## Supplied data

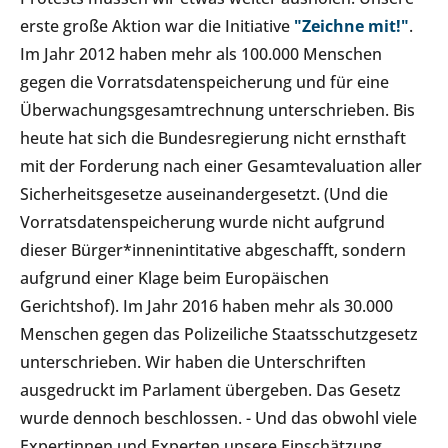
erste große Aktion war die Initiative
"Zeichne mit!"
.
Im Jahr 2012 haben mehr als 100.000 Menschen
gegen die Vorratsdatenspeicherung und für eine
Überwachungsgesamtrechnung unterschrieben. Bis
heute hat sich die Bundesregierung nicht ernsthaft
mit der Forderung nach einer Gesamtevaluation aller
Sicherheitsgesetze auseinandergesetzt. (Und die
Vorratsdatenspeicherung wurde nicht aufgrund
dieser Bürger*innenintitative abgeschafft, sondern
aufgrund einer Klage beim Europäischen
Gerichtshof). Im Jahr 2016 haben mehr als 30.000
Menschen gegen das Polizeiliche Staatsschutzgesetz
unterschrieben. Wir haben die Unterschriften
ausgedruckt im Parlament übergeben. Das Gesetz
wurde dennoch beschlossen. - Und das obwohl viele
Expertinnen und Experten unsere Einschätzung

## Task details
Each line from the one with "Gerichtshof). Im Jahr" through the end of the entries above must be set down exactly, both end lines included, and no other line may appear.

## Your response
Gerichtshof). Im Jahr 2016 haben mehr als 30.000
Menschen gegen das Polizeiliche Staatsschutzgesetz
unterschrieben. Wir haben die Unterschriften
ausgedruckt im Parlament übergeben. Das Gesetz
wurde dennoch beschlossen. - Und das obwohl viele
Expertinnen und Experten unsere Einschätzung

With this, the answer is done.